BEGIN EXERCISE DATA
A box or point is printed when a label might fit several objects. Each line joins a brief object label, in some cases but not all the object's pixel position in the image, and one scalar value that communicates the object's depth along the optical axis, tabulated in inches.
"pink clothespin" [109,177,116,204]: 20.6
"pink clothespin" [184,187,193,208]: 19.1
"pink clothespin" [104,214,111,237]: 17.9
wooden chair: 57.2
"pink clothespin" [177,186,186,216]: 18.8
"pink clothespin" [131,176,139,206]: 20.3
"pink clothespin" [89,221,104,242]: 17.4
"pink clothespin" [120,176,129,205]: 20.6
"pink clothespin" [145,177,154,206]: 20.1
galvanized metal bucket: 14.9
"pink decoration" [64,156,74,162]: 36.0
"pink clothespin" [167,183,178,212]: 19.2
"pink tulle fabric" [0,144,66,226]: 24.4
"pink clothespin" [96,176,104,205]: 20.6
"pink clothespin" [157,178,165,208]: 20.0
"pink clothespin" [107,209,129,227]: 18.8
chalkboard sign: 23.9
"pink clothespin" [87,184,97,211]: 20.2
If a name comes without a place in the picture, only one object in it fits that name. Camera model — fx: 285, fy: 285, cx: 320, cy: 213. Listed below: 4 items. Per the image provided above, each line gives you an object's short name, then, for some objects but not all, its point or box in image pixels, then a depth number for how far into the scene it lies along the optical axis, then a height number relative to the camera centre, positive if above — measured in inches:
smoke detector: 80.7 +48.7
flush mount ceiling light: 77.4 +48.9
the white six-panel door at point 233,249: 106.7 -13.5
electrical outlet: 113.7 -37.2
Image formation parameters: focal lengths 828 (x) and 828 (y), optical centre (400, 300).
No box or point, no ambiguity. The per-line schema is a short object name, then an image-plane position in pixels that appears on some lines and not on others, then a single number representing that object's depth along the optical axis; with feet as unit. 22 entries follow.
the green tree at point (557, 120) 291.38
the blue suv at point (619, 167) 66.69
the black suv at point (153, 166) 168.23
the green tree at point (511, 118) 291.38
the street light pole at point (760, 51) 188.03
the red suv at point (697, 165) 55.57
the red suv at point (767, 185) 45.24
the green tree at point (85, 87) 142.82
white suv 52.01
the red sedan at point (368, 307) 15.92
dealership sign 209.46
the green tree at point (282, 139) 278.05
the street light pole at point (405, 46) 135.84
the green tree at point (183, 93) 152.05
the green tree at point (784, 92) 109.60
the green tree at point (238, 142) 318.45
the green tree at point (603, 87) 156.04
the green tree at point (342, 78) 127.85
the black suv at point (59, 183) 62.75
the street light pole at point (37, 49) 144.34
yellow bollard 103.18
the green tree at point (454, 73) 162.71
END EXERCISE DATA
— INSTRUCTIONS FOR THE TASK —
Go through the records from the first line and copy each one exactly, ending after the line that contains "Image formation parameters: focal". Give nothing else.

— EXERCISE RESULT —
A box or point is printed when a label might fit several objects. Each line joins a brief object label, in some cases but not all the object's pixel position in the image, and one scalar value that communicates the object's depth along the optical axis, tabulated in inches.
"pink clothespin" [109,177,116,204]: 20.6
"pink clothespin" [184,187,193,208]: 19.1
"pink clothespin" [104,214,111,237]: 17.9
wooden chair: 57.2
"pink clothespin" [177,186,186,216]: 18.8
"pink clothespin" [131,176,139,206]: 20.3
"pink clothespin" [89,221,104,242]: 17.4
"pink clothespin" [120,176,129,205]: 20.6
"pink clothespin" [145,177,154,206]: 20.1
galvanized metal bucket: 14.9
"pink decoration" [64,156,74,162]: 36.0
"pink clothespin" [167,183,178,212]: 19.2
"pink tulle fabric" [0,144,66,226]: 24.4
"pink clothespin" [96,176,104,205]: 20.6
"pink clothespin" [157,178,165,208]: 20.0
"pink clothespin" [107,209,129,227]: 18.8
chalkboard sign: 23.9
"pink clothespin" [87,184,97,211]: 20.2
If a name comes without a place in the picture, only one object in it fits that name. Camera model — fx: 285, fy: 285, cx: 320, cy: 213. Listed below: 4 items. Per the image provided above, each line gives you an object's short name, then, for some objects but not all, its point or box in image pixels, then a depth number for how far into the scene it lies along the optical axis, then a height number relative to the camera centre, positive if above — measured in inches:
smoke detector: 80.7 +48.7
flush mount ceiling light: 77.4 +48.9
the white six-panel door at point 233,249: 106.7 -13.5
electrical outlet: 113.7 -37.2
Image formation parameters: focal lengths 828 (x) and 828 (y), optical centre (400, 300).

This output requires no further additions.